> [What you will do]:
Each line from the one containing "TABLE 3 | Parameter" through the last line of the records is to be repeated exactly, with all pictures left out.

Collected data
::::::::
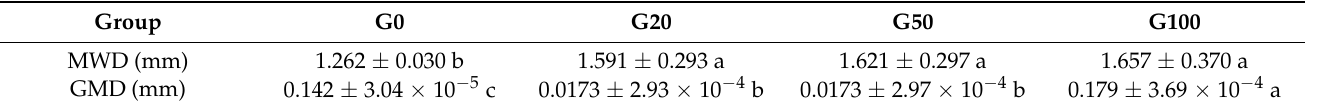
Figure 3. Effect of graphene on soil agglomerates. ( a ) Mean weight diameter (MWD) and ( b ) geometric mean diameter (GMD). Error bars represent the standard error of the mean ( n = 5). The letters a, b, and c indicate a statistically significant difference at p < 0.05 within each group comparison between the treatment. Table 3. Effect of graphene on soil agglomerates.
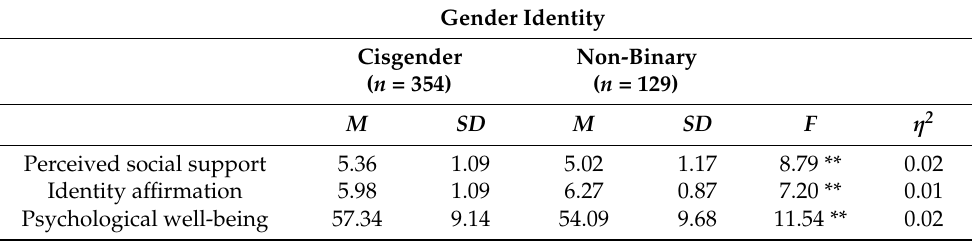
Table 3. Means comparisons of perceived social support, identity affirmation, and psychological well-being based on gender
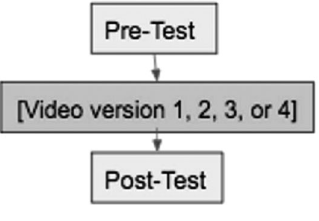
FIG. 7. Experimental design.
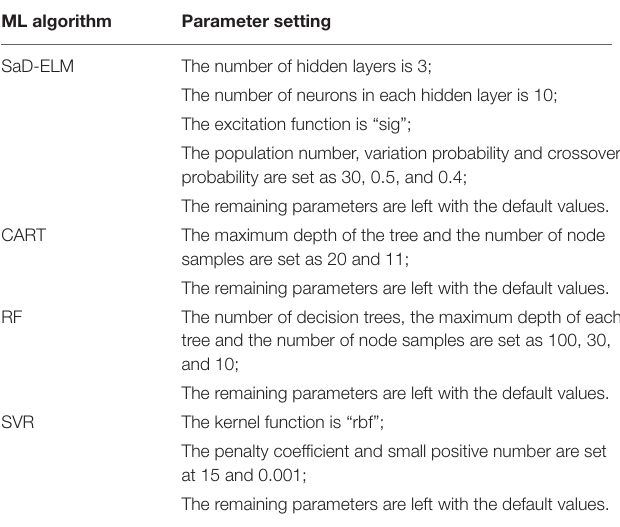
TABLE 3 | Parameter setting of four ML algorithms. ML algorithm Parameter setting SaD-ELM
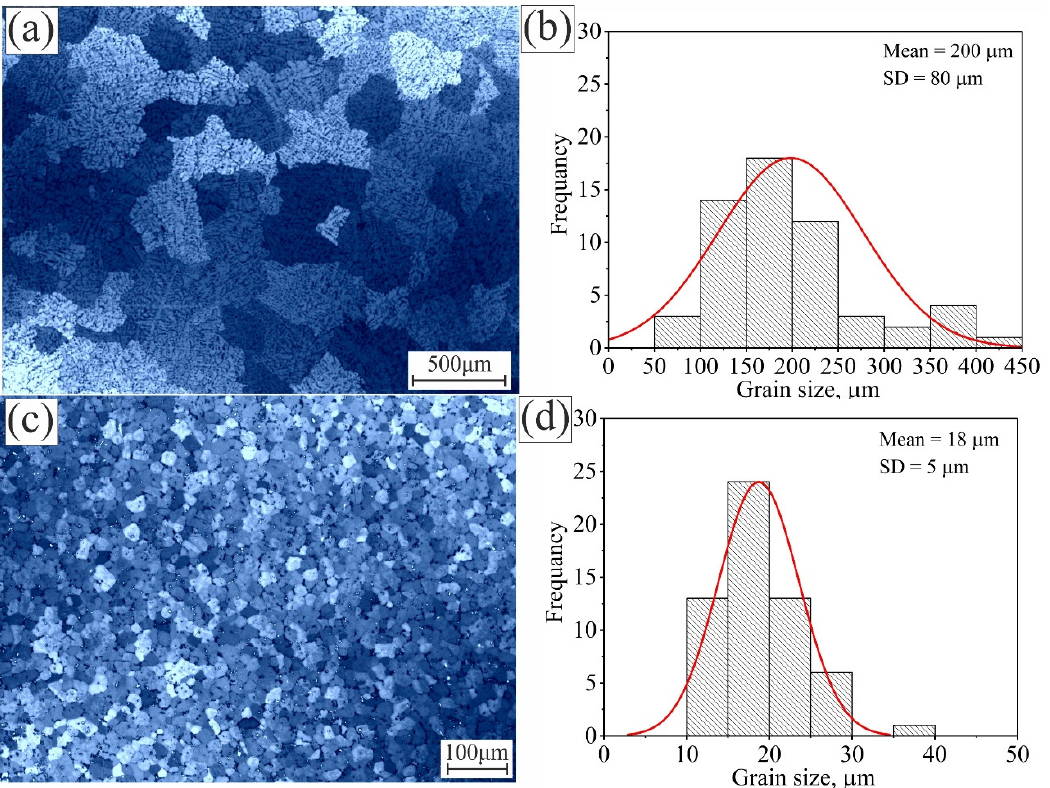
Figure 2. The as-cast microstructure and grain size distribution for ( a , b ) Al 5052 and ( c , d ) Al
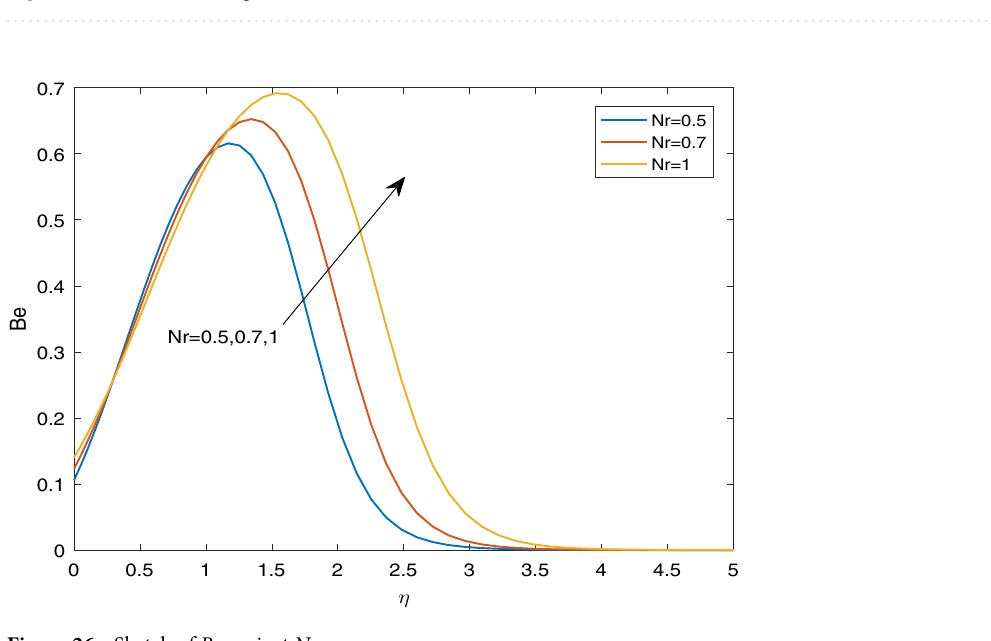
Figure 26. Sketch of Be against Nr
::::::::
> [Output for this exercise]:
TABLE 3 | Parameter setting of four ML algorithms. ML algorithm Parameter setting SaD-ELM
Figure 2. The as-cast microstructure and grain size distribution for ( a , b ) Al 5052 and ( c , d ) Al
Figure 26. Sketch of Be against Nr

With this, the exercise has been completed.